Collected data:
======
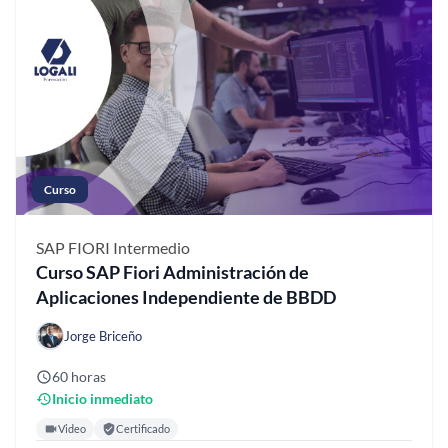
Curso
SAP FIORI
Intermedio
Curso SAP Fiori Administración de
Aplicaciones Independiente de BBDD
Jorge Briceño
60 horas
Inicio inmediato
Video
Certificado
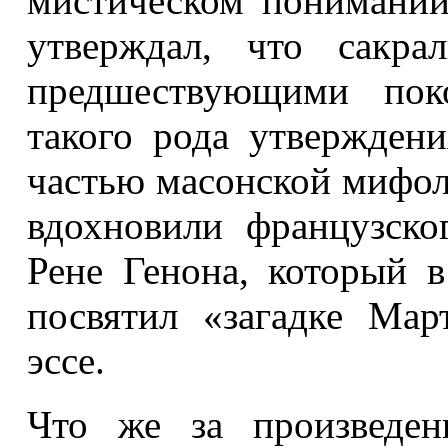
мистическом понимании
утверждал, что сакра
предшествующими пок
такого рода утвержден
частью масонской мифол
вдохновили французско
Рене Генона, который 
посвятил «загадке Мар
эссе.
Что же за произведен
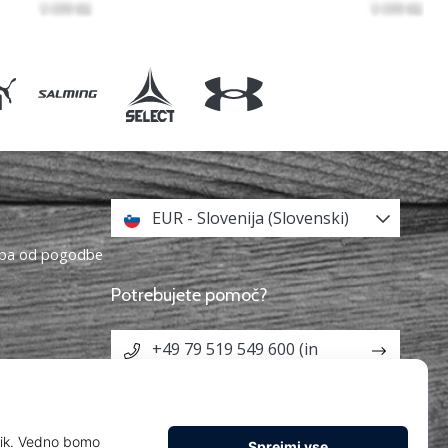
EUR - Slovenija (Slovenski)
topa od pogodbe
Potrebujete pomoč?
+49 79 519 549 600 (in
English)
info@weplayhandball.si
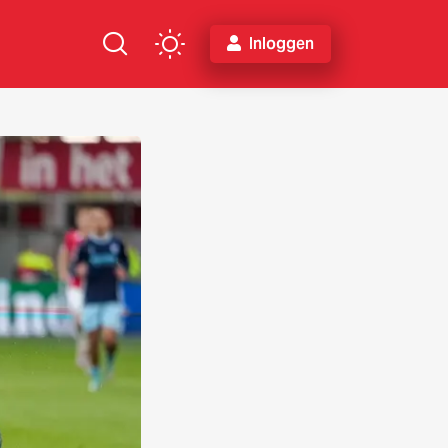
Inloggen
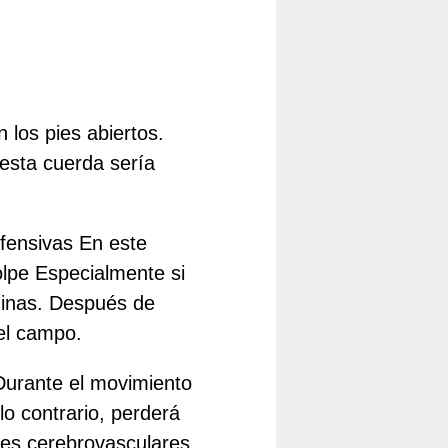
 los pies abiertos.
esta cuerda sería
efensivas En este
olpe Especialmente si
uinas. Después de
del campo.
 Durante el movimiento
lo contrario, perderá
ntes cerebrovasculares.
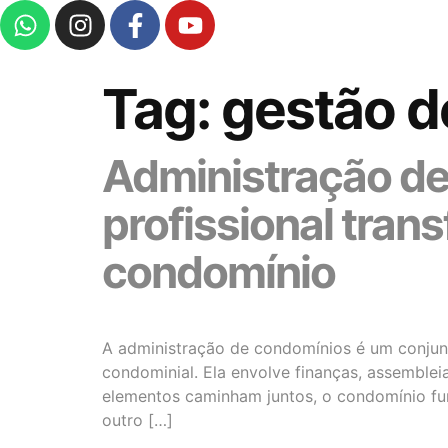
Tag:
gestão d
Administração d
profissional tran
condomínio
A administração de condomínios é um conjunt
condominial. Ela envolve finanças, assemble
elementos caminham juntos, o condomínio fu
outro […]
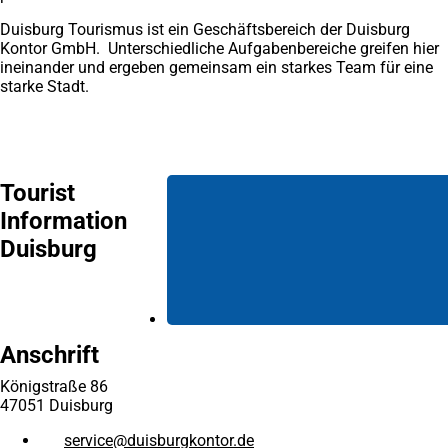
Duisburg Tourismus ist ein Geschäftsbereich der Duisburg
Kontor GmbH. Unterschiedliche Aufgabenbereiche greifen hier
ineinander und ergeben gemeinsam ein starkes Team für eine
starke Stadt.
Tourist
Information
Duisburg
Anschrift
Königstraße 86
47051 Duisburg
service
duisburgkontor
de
======
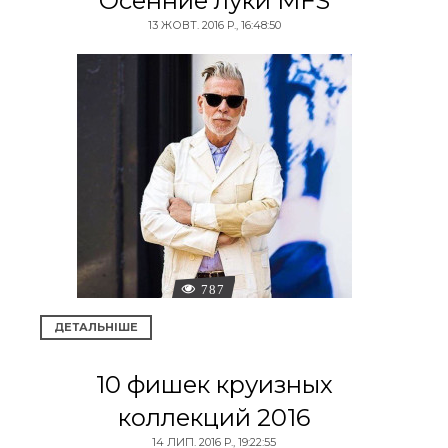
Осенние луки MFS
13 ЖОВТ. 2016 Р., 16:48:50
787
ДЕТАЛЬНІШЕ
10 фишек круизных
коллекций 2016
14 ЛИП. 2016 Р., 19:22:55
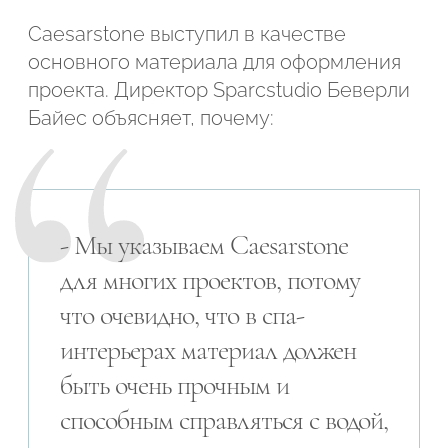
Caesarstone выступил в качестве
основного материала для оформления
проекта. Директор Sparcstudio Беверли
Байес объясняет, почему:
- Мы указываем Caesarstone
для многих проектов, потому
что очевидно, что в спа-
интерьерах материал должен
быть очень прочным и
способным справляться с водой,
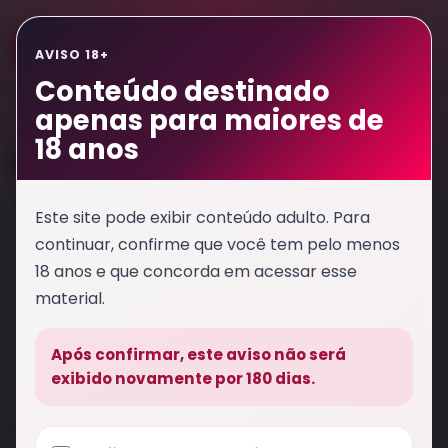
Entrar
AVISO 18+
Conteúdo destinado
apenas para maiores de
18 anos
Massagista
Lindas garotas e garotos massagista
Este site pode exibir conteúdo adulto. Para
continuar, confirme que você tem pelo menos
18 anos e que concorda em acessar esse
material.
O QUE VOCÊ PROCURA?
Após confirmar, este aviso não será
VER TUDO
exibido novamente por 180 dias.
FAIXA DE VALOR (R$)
======
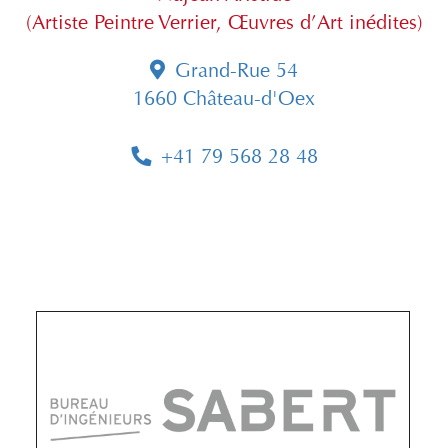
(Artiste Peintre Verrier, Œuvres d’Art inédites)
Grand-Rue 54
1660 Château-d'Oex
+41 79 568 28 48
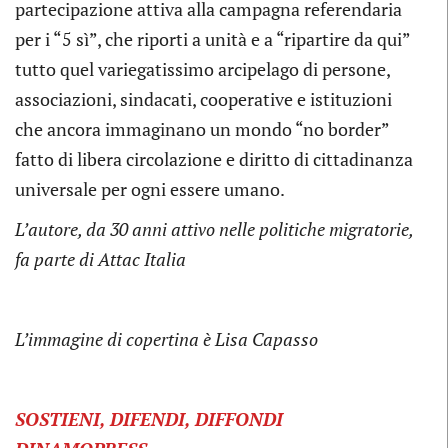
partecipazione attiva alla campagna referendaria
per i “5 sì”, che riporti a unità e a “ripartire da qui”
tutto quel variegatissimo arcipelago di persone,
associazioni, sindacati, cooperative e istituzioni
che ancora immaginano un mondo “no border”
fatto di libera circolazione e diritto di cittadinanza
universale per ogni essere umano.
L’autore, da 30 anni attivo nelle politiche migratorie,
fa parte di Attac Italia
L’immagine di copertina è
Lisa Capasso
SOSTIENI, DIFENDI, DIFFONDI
======
◆ TASK TO CARRY OUT
Could you retype everything in the material above from the line containing "Caesarstone выступил в качестве" down to the line containing "интерьерах материал должен", with both of those lines included?

◆ RESULT OF THIS TASK
Caesarstone выступил в качестве
основного материала для оформления
проекта. Директор Sparcstudio Беверли
Байес объясняет, почему:
- Мы указываем Caesarstone
для многих проектов, потому
что очевидно, что в спа-
интерьерах материал должен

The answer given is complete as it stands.